Open University is the best university in the country – according to its students. The National Student Survey, launched on a new website today, asked 170,000 of last term's finalists how they rated their tutors, library resources and courses. The results turn traditional tables on their heads.
The top end of the table compiled by EducationGuardian.co.uk from the results is dominated by Open University, then a handful of specialist colleges.
But way ahead of University College London, Manchester and Sheffield - the bastions of the Russell Group of elite universities - are Loughborough, Leicester and Hull.
The statistics have some caveats. Oxford, Cambridge and Warwick all refused to take part, and Scotland is not covered. And although the website provides some information about courses at the University of East London, South Bank University and Luton University, the return wasn't more than 50% of all their students, meaning they don't appear in our rankings either.
The Higher Education Funding Council for England, which oversaw the survey along with the National Union of Students, nevertheless insists that the individual course information will help students when they are deciding which university to go to.
The University of the Arts is the least popular with its students – but then arts students, all in all, seem to be a dissatisfied.
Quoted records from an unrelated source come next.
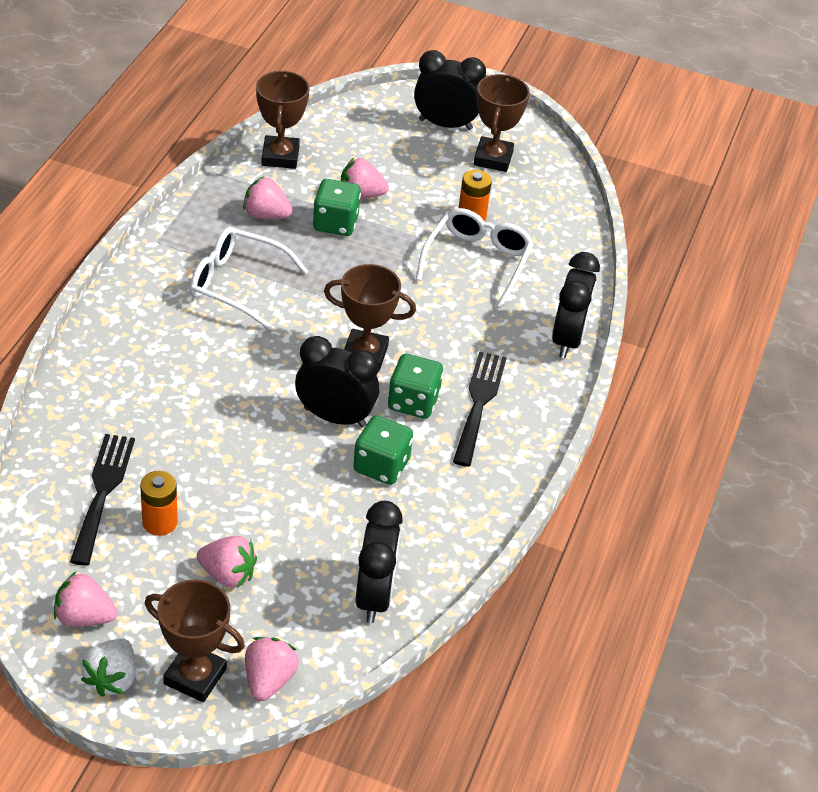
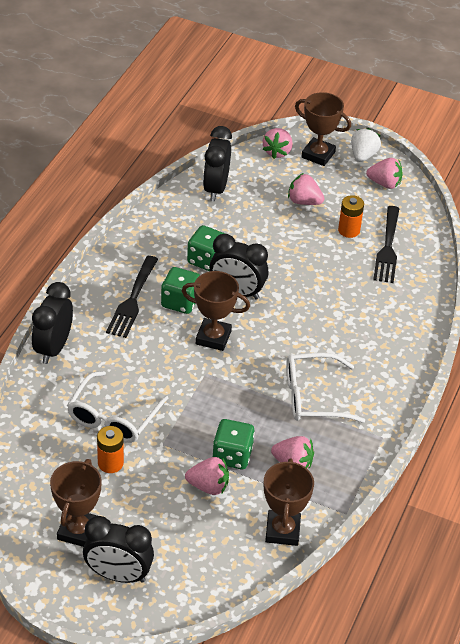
camera: 175 degrees left, 0 degrees up
white glasses [190,227,308,330] -> white glasses turned 150 degrees clockwise [286,353,365,423]

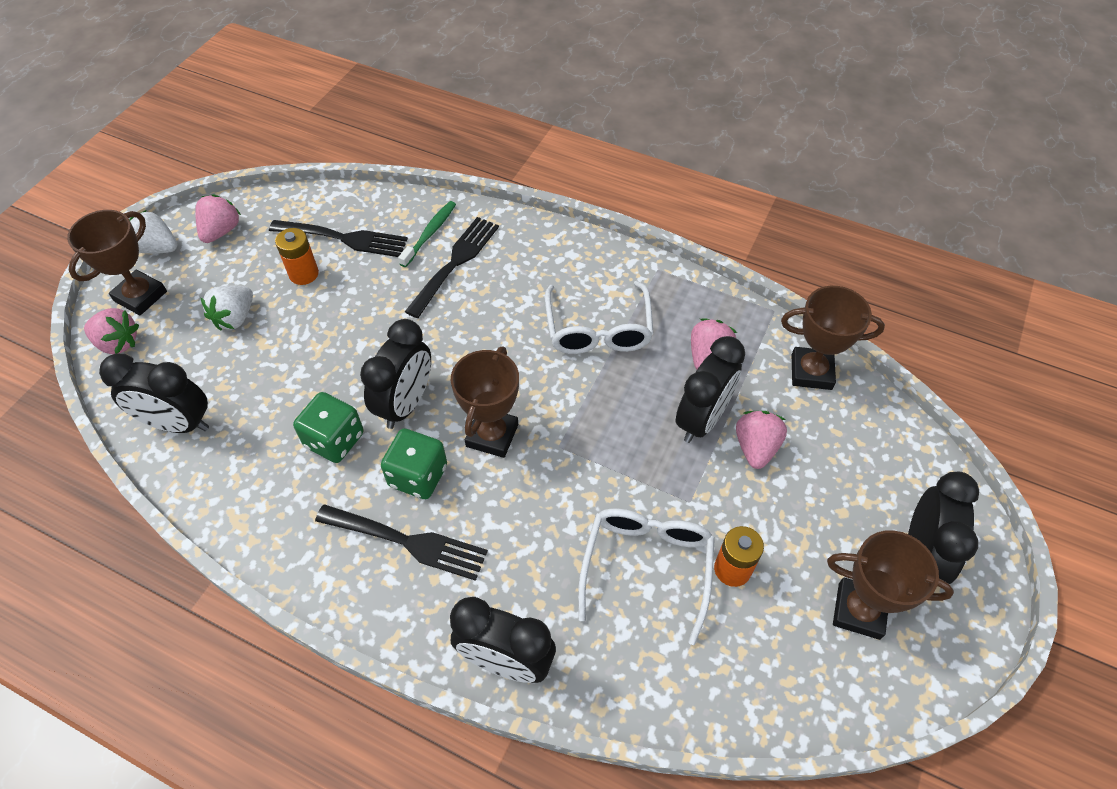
camera: 85 degrees left, 10 degrees up
white glasses [67,371,168,443] -> white glasses turned 105 degrees counterclockwise [578,509,715,645]
green dice [213,419,255,469] -> black clock [675,336,745,443]
pink strawberry [288,173,324,205] -> white strawberry [201,286,253,330]
none -> green toothbrush [398,201,456,267]
none -> black fork [405,217,499,318]

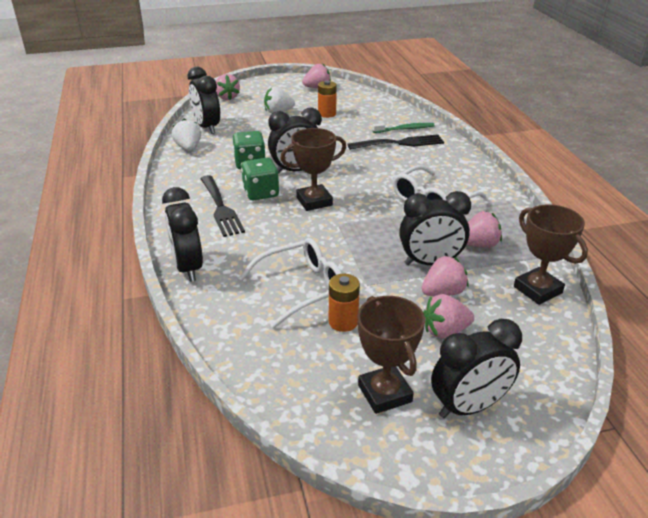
camera: 50 degrees right, 20 degrees down
brown trophy [67,210,167,315] -> none
white strawberry [130,210,177,254] -> white strawberry moved to [172,118,201,151]
black fork [269,220,408,257] -> none
none -> pink strawberry [423,294,474,339]

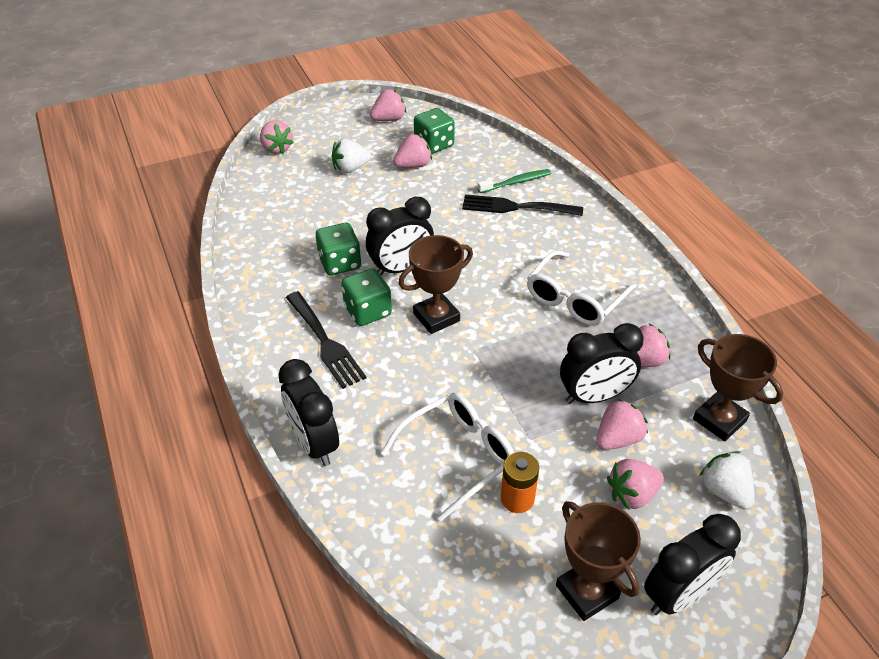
camera: 10 degrees left, 10 degrees up
white strawberry [172,118,201,151] -> white strawberry moved to [700,451,754,510]
black clock [187,67,220,134] -> none
orange battery [318,80,337,118] -> pink strawberry [393,134,432,168]
black fork [348,134,444,150] -> black fork turned 150 degrees counterclockwise [462,195,583,216]
none -> green dice [414,108,455,154]

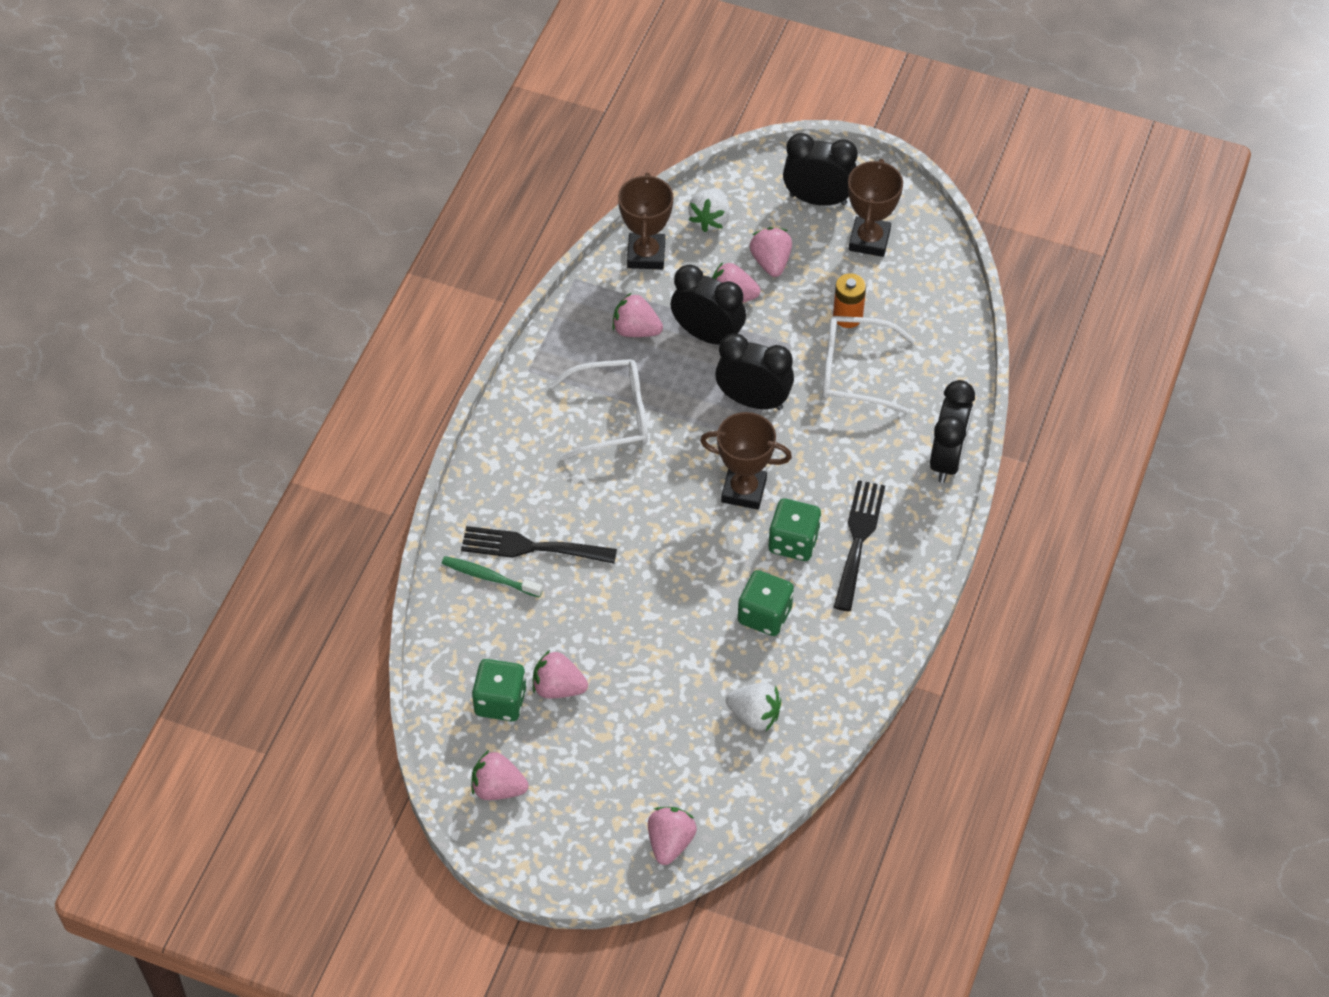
camera: 135 degrees left, 10 degrees up
white strawberry [332,139,371,173] -> white strawberry moved to [726,682,781,731]
black clock [366,197,434,276] -> black clock moved to [715,333,794,410]
black fork [462,195,583,216] -> black fork turned 135 degrees clockwise [461,526,617,564]
pink strawberry [607,459,664,510] -> pink strawberry turned 120 degrees counterclockwise [750,227,792,277]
In a separate table, which rates how satisfied students are subject by subject, art and design languish at the bottom.
TQI, the website containing all this information, is designed to give fee-paying students even more details about the courses they may be considering.
Bill Rammell, the higher education minister, today said that courses students don't like will have to improve or close. Welcome to the brave new world of the higher education market.
It's a busy day for universities. Performance indicators for the sector are also out today, and they name and shame the universities with the worst drop-out rates, lowest state schools pupil intake and best research ratings.